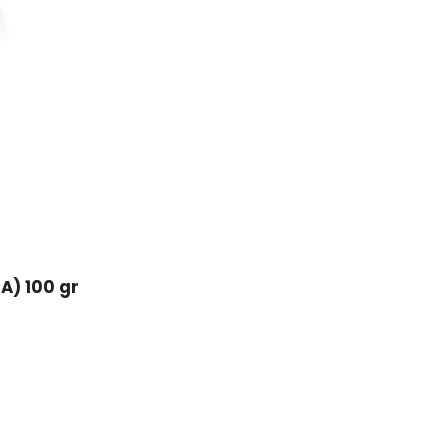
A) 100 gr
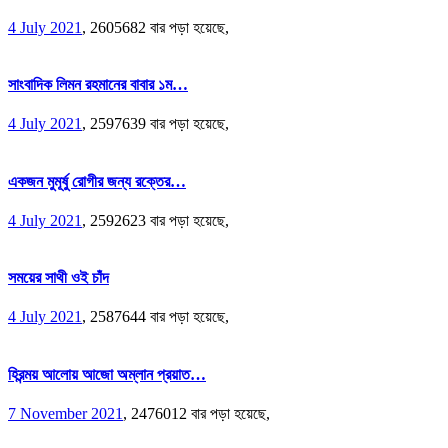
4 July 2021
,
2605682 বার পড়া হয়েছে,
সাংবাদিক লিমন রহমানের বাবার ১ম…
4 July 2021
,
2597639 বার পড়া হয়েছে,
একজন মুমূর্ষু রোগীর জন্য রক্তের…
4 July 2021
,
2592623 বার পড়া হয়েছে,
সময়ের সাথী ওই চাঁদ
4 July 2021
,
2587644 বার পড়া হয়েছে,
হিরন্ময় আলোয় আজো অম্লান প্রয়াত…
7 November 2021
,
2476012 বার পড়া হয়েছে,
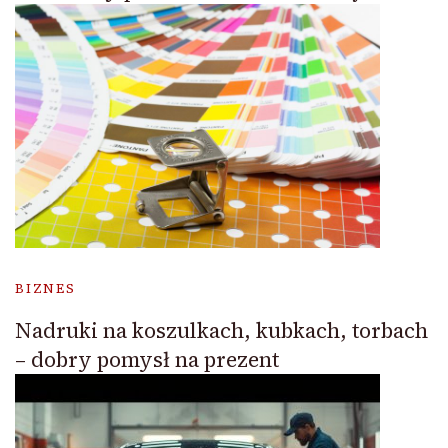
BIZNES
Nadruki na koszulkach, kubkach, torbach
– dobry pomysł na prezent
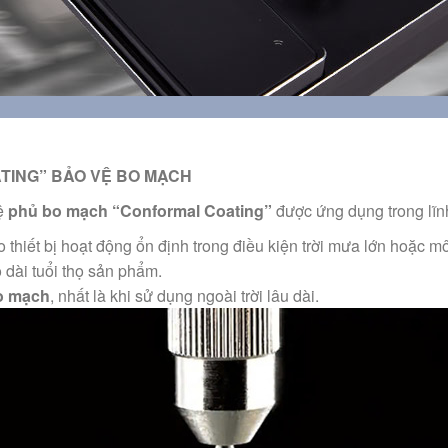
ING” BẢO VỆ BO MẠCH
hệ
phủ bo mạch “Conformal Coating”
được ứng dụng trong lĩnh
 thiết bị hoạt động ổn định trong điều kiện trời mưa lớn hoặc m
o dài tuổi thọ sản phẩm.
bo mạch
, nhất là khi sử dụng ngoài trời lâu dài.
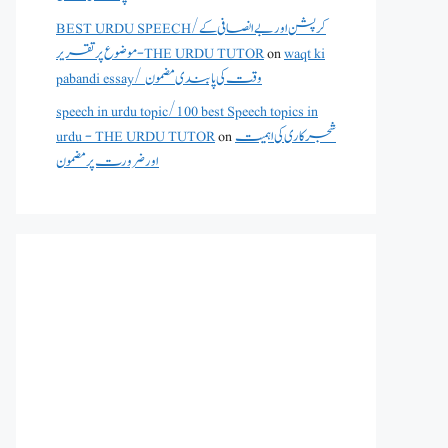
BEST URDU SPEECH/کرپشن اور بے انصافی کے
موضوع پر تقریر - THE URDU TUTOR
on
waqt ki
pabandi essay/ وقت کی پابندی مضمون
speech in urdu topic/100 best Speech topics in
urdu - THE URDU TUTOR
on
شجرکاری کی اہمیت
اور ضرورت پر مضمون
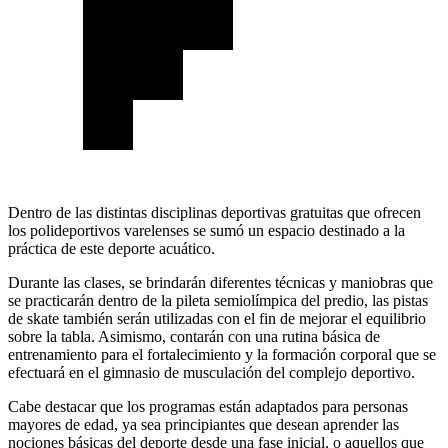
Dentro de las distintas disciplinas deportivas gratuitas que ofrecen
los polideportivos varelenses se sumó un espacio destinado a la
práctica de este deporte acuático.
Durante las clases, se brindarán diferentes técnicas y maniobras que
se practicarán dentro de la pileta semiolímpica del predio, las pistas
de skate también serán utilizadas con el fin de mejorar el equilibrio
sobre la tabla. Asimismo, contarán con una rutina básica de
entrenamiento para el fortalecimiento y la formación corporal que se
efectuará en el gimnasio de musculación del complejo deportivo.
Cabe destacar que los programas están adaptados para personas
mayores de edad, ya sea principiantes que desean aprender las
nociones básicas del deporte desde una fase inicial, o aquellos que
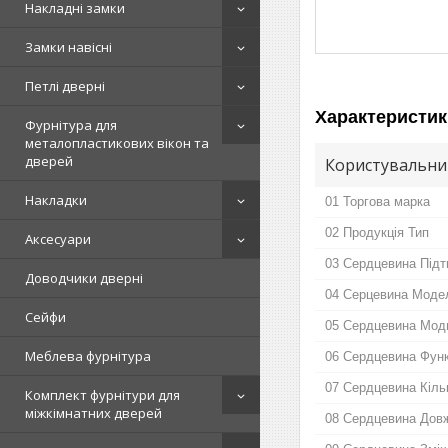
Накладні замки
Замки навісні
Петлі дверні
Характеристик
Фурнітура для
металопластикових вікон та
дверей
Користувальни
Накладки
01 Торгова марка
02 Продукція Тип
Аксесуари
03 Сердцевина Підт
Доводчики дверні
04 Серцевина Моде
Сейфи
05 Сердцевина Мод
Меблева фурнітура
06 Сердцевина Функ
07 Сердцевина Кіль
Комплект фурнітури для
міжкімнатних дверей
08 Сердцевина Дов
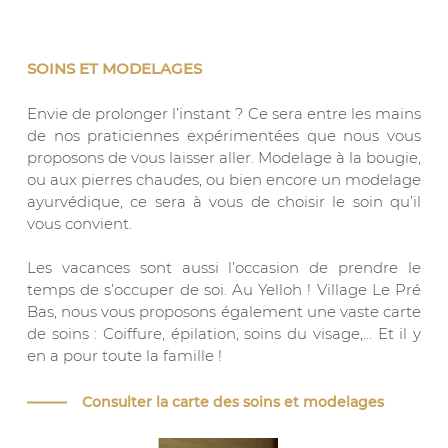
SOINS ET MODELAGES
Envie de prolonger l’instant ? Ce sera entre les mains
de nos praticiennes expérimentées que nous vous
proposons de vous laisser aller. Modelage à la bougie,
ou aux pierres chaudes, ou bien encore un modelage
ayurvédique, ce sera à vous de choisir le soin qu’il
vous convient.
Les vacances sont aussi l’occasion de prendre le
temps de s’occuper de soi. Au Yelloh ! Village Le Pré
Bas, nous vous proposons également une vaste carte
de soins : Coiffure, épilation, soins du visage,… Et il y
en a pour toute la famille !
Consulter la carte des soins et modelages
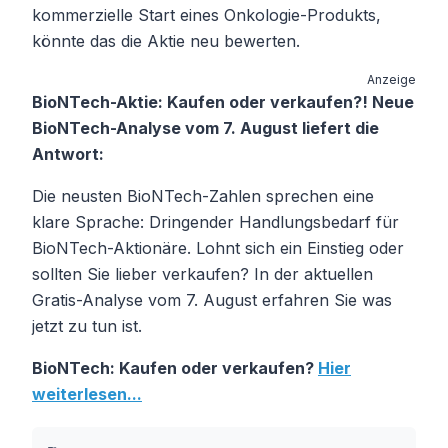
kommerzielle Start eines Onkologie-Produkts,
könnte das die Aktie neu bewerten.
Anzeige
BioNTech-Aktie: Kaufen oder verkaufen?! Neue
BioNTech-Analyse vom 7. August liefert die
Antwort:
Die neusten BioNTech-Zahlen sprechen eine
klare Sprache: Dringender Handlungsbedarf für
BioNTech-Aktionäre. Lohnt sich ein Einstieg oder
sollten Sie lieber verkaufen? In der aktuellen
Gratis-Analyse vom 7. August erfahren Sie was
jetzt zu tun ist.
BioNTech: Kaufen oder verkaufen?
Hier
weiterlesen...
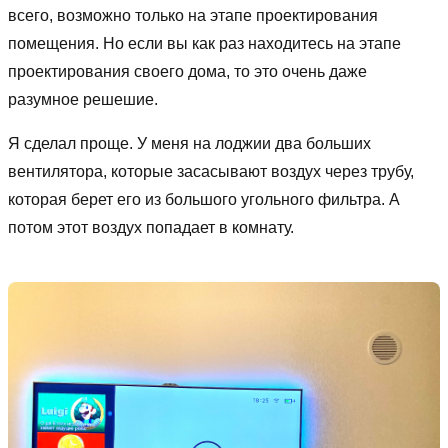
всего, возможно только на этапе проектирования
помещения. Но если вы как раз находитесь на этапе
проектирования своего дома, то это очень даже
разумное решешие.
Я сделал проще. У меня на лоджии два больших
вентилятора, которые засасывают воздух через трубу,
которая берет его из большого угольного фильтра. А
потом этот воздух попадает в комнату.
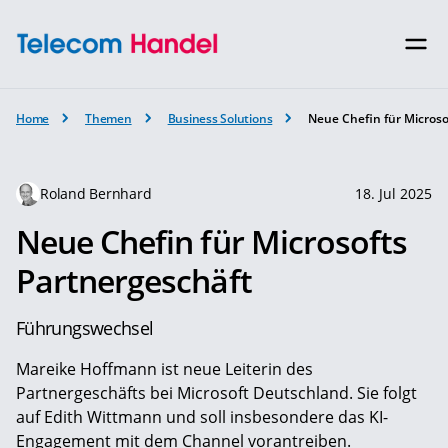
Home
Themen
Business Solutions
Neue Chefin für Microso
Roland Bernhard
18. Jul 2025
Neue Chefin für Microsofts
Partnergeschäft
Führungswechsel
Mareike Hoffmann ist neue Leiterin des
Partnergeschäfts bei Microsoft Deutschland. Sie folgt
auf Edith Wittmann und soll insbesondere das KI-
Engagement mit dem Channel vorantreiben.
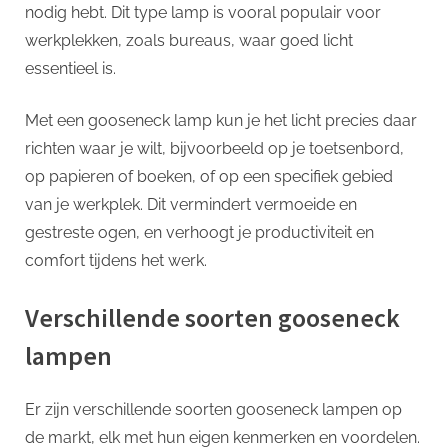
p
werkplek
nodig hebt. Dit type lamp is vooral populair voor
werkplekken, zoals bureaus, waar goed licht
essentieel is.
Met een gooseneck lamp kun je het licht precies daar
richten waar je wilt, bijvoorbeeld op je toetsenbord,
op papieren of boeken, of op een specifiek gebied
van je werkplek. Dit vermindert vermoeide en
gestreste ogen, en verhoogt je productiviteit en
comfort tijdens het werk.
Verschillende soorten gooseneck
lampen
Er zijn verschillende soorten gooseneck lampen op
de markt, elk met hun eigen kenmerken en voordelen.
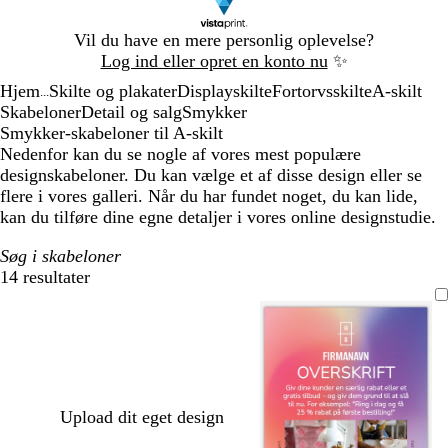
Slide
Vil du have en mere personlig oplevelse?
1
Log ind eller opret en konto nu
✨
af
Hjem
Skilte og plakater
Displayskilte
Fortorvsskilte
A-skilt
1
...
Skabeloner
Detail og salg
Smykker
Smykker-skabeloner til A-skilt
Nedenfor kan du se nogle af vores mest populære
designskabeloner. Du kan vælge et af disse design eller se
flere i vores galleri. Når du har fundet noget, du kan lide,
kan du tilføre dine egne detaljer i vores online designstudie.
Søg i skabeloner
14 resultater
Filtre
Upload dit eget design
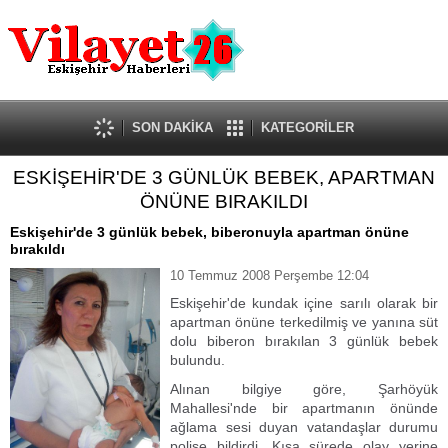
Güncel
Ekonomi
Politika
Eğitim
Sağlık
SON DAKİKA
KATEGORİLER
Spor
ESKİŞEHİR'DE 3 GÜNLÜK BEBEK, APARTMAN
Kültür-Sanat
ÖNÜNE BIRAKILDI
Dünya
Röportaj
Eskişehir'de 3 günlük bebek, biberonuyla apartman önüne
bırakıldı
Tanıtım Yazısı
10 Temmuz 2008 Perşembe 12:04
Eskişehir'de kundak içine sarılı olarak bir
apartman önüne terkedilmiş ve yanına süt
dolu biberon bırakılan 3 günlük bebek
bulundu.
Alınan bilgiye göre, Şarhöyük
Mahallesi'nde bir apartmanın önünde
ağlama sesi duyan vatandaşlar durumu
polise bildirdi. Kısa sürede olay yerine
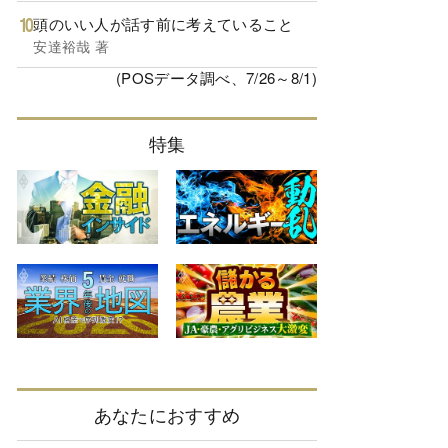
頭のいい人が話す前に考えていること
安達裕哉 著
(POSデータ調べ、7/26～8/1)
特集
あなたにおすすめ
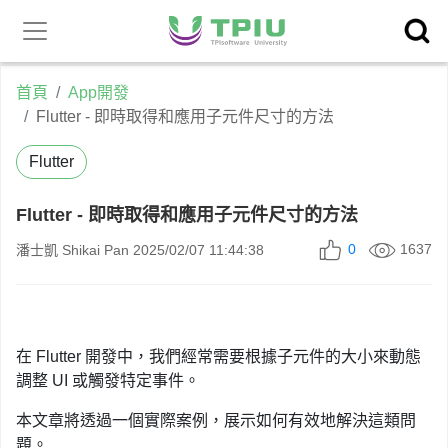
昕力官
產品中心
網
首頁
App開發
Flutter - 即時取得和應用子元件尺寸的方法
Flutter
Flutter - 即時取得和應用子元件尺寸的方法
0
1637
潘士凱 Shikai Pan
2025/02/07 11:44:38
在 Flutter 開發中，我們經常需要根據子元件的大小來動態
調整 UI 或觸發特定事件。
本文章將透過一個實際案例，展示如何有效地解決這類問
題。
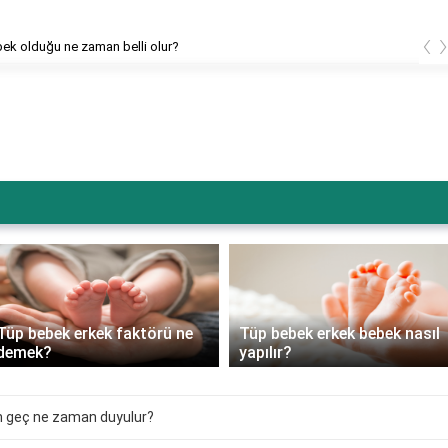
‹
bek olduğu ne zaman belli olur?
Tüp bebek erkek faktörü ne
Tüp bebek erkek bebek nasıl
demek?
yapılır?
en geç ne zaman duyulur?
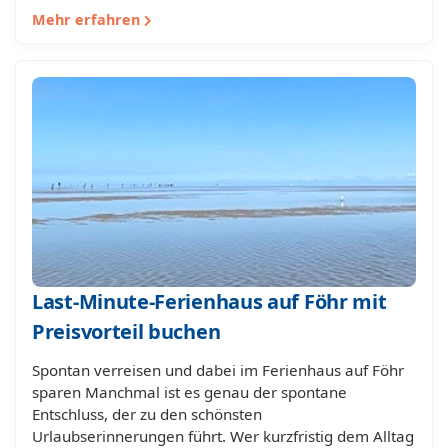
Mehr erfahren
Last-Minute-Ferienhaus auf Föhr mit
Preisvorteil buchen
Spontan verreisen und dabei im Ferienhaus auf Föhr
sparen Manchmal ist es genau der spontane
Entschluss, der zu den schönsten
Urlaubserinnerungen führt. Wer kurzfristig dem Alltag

## Requirement
Give the lines again word for word, from the start of the records to the line holding "sobre la tabla.", both included, and leave out any picture.

## Task result
A) 100 gr
4 July 2021
,
2605682 বার পড়া হয়েছে,
সাংবাদিক লিমন রহমানের বাবার ১ম…
4 July 2021
,
2597639 বার পড়া হয়েছে,
একজন মুমূর্ষু রোগীর জন্য রক্তের…
4 July 2021
,
2592623 বার পড়া হয়েছে,
সময়ের সাথী ওই চাঁদ
4 July 2021
,
2587644 বার পড়া হয়েছে,
হিরন্ময় আলোয় আজো অম্লান প্রয়াত…
7 November 2021
,
2476012 বার পড়া হয়েছে,
BIZNES
Nadruki na koszulkach, kubkach, torbach
– dobry pomysł na prezent
ING” BẢO VỆ BO MẠCH
hệ
phủ bo mạch “Conformal Coating”
được ứng dụng trong lĩnh
 thiết bị hoạt động ổn định trong điều kiện trời mưa lớn hoặc m
o dài tuổi thọ sản phẩm.
bo mạch
, nhất là khi sử dụng ngoài trời lâu dài.
BEST URDU SPEECH/کرپشن اور بے انصافی کے
موضوع پر تقریر - THE URDU TUTOR
on
waqt ki
pabandi essay/ وقت کی پابندی مضمون
speech in urdu topic/100 best Speech topics in
urdu - THE URDU TUTOR
on
شجرکاری کی اہمیت
اور ضرورت پر مضمون
Dentro de las distintas disciplinas deportivas gratuitas que ofrecen
los polideportivos varelenses se sumó un espacio destinado a la
práctica de este deporte acuático.
Durante las clases, se brindarán diferentes técnicas y maniobras que
se practicarán dentro de la pileta semiolímpica del predio, las pistas
de skate también serán utilizadas con el fin de mejorar el equilibrio
sobre la tabla. Asimismo, contarán con una rutina básica de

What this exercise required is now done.